The survey results stem from 102 monitoring visits carried out in penitentiary institutes throughout Italy by Antigone's Observatory on detention conditions.
The system of alternative measures to detention is being rolled back
For the first time, the system of alternative measures to detention is slowing down, and in some cases backtracking: fewer and fewer people are leaving prison. In 2025, 24,627 people were taken into custody by the Uepe (Local Office for External Criminal Execution) for probation to social services, the most widespread alternative measure, down from 26,151 in 2024. The same is true for home detention, whose new cases fell from 14,247 in 2024 to 13,519 in 2025.

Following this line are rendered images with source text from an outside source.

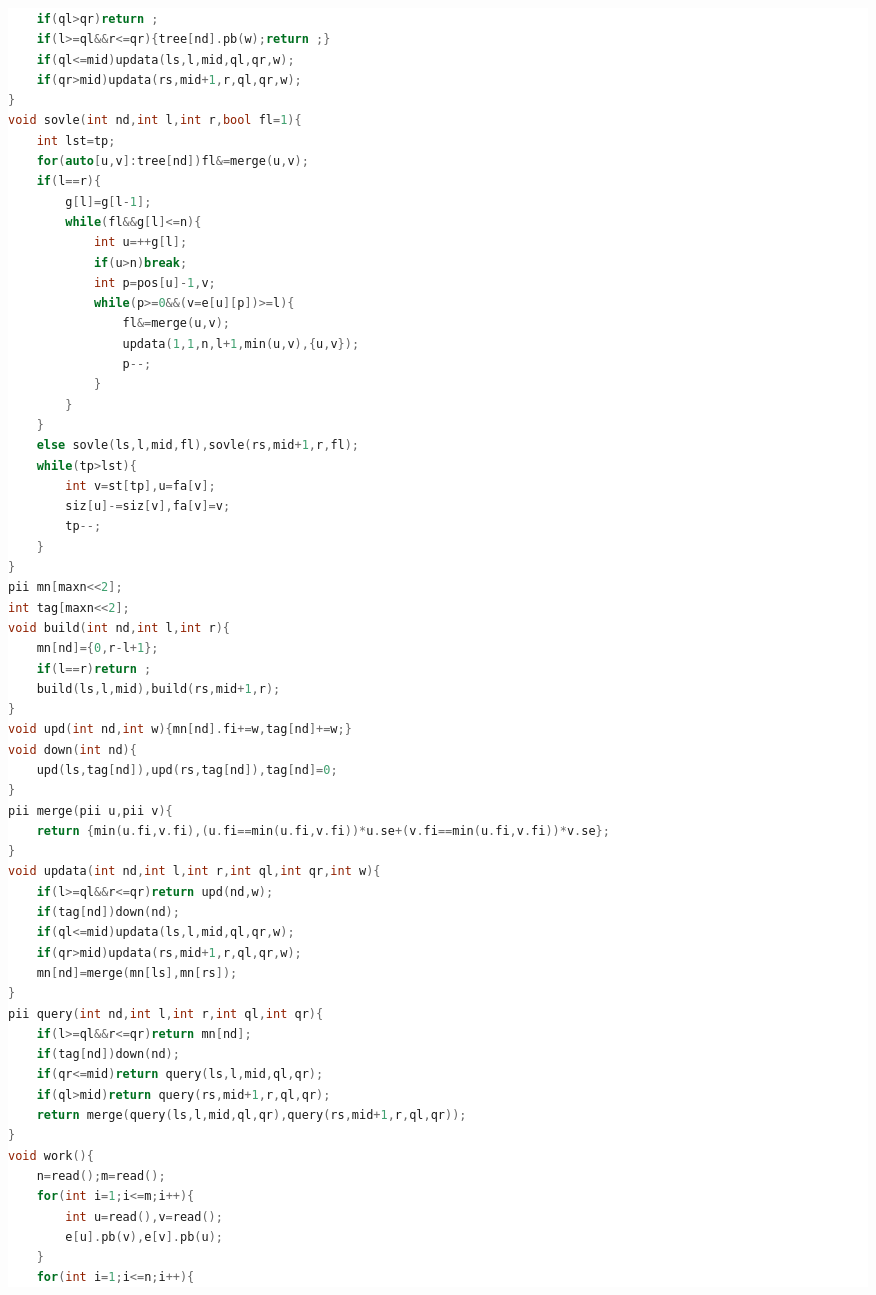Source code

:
 ```cpp
	if(ql>qr)return ;
	if(l>=ql&&r<=qr){tree[nd].pb(w);return ;}
	if(ql<=mid)updata(ls,l,mid,ql,qr,w);
	if(qr>mid)updata(rs,mid+1,r,ql,qr,w);
}
void sovle(int nd,int l,int r,bool fl=1){
	int lst=tp;
	for(auto[u,v]:tree[nd])fl&=merge(u,v);
	if(l==r){
		g[l]=g[l-1];
		while(fl&&g[l]<=n){
			int u=++g[l];
			if(u>n)break;
			int p=pos[u]-1,v;
			while(p>=0&&(v=e[u][p])>=l){
				fl&=merge(u,v);
				updata(1,1,n,l+1,min(u,v),{u,v});
				p--;
			}
		}
	}
	else sovle(ls,l,mid,fl),sovle(rs,mid+1,r,fl);
	while(tp>lst){
		int v=st[tp],u=fa[v];
		siz[u]-=siz[v],fa[v]=v;
		tp--;
	}
}
pii mn[maxn<<2];
int tag[maxn<<2];
void build(int nd,int l,int r){
	mn[nd]={0,r-l+1};
	if(l==r)return ;
	build(ls,l,mid),build(rs,mid+1,r);
}
void upd(int nd,int w){mn[nd].fi+=w,tag[nd]+=w;}
void down(int nd){
	upd(ls,tag[nd]),upd(rs,tag[nd]),tag[nd]=0;
}
pii merge(pii u,pii v){
	return {min(u.fi,v.fi),(u.fi==min(u.fi,v.fi))*u.se+(v.fi==min(u.fi,v.fi))*v.se};
}
void updata(int nd,int l,int r,int ql,int qr,int w){
	if(l>=ql&&r<=qr)return upd(nd,w);
	if(tag[nd])down(nd);
	if(ql<=mid)updata(ls,l,mid,ql,qr,w);
	if(qr>mid)updata(rs,mid+1,r,ql,qr,w);
	mn[nd]=merge(mn[ls],mn[rs]);
}
pii query(int nd,int l,int r,int ql,int qr){
	if(l>=ql&&r<=qr)return mn[nd];
	if(tag[nd])down(nd);
	if(qr<=mid)return query(ls,l,mid,ql,qr);
	if(ql>mid)return query(rs,mid+1,r,ql,qr);
	return merge(query(ls,l,mid,ql,qr),query(rs,mid+1,r,ql,qr));
}
void work(){
	n=read();m=read();
	for(int i=1;i<=m;i++){
		int u=read(),v=read();
		e[u].pb(v),e[v].pb(u);
	}
	for(int i=1;i<=n;i++){
```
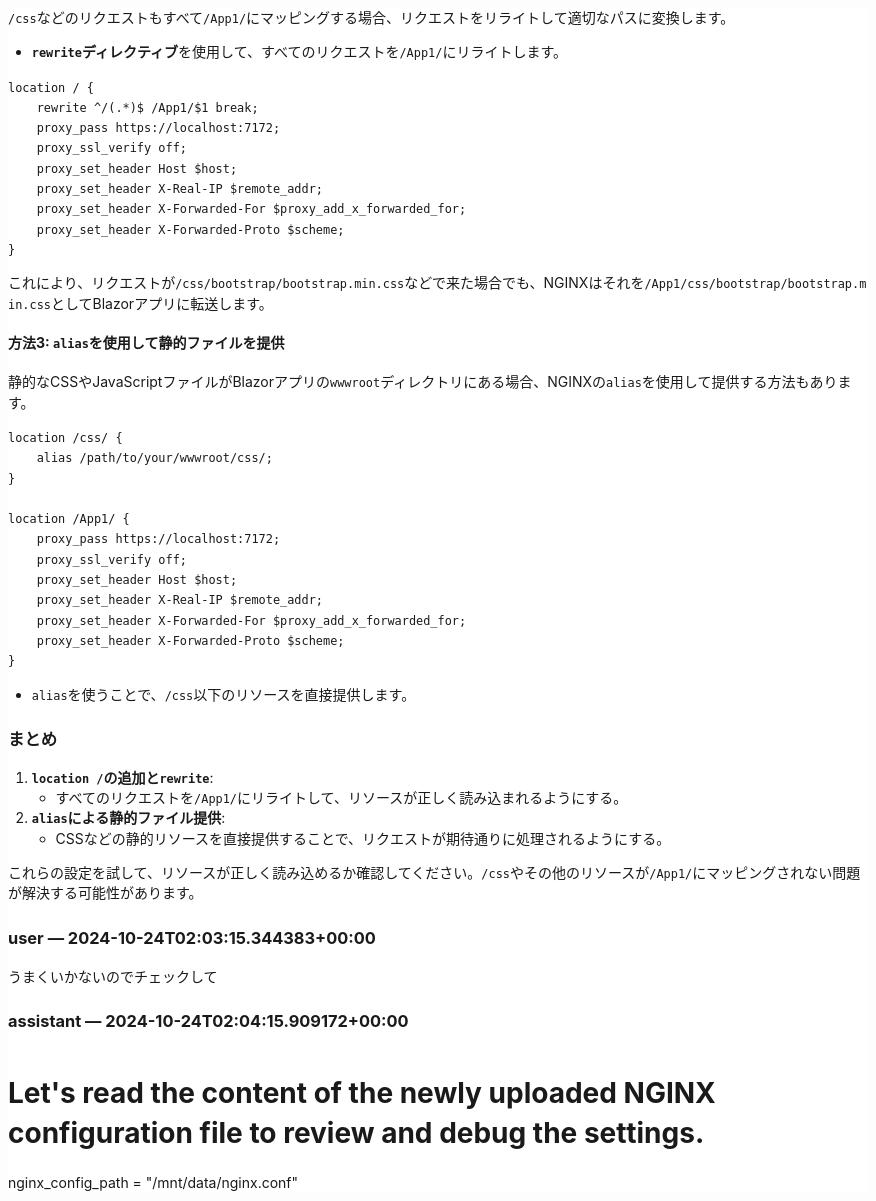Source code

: `/css`などのリクエストもすべて`/App1/`にマッピングする場合、リクエストをリライトして適切なパスに変換します。

- **`rewrite`ディレクティブ**を使用して、すべてのリクエストを`/App1/`にリライトします。

```nginx
location / {
    rewrite ^/(.*)$ /App1/$1 break;
    proxy_pass https://localhost:7172;
    proxy_ssl_verify off;
    proxy_set_header Host $host;
    proxy_set_header X-Real-IP $remote_addr;
    proxy_set_header X-Forwarded-For $proxy_add_x_forwarded_for;
    proxy_set_header X-Forwarded-Proto $scheme;
}
```

これにより、リクエストが`/css/bootstrap/bootstrap.min.css`などで来た場合でも、NGINXはそれを`/App1/css/bootstrap/bootstrap.min.css`としてBlazorアプリに転送します。

#### 方法3: `alias`を使用して静的ファイルを提供

静的なCSSやJavaScriptファイルがBlazorアプリの`wwwroot`ディレクトリにある場合、NGINXの`alias`を使用して提供する方法もあります。

```nginx
location /css/ {
    alias /path/to/your/wwwroot/css/;
}

location /App1/ {
    proxy_pass https://localhost:7172;
    proxy_ssl_verify off;
    proxy_set_header Host $host;
    proxy_set_header X-Real-IP $remote_addr;
    proxy_set_header X-Forwarded-For $proxy_add_x_forwarded_for;
    proxy_set_header X-Forwarded-Proto $scheme;
}
```

- `alias`を使うことで、`/css`以下のリソースを直接提供します。
### まとめ

1. **`location /`の追加と`rewrite`**:
   - すべてのリクエストを`/App1/`にリライトして、リソースが正しく読み込まれるようにする。
2. **`alias`による静的ファイル提供**:
   - CSSなどの静的リソースを直接提供することで、リクエストが期待通りに処理されるようにする。

これらの設定を試して、リソースが正しく読み込めるか確認してください。`/css`やその他のリソースが`/App1/`にマッピングされない問題が解決する可能性があります。
### user — 2024-10-24T02:03:15.344383+00:00

うまくいかないのでチェックして
### assistant — 2024-10-24T02:04:15.909172+00:00

# Let's read the content of the newly uploaded NGINX configuration file to review and debug the settings.
nginx_config_path = "/mnt/data/nginx.conf"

While prisons continue to fill up, Antigone denounces, the instruments that could ease the pressure on institutions and favour more effective paths of reintegration are used less and less. At the end of 2025, 24,348 prisoners had a remaining sentence of less than three years and could potentially have had access to an alternative measure. Among them, 7,790 persons had less than one year of remaining sentence to serve.
Today, more than 60 per cent of prisoners spend almost the entire day locked in their cells. Only 22.5 per cent are in dynamic surveillance sections.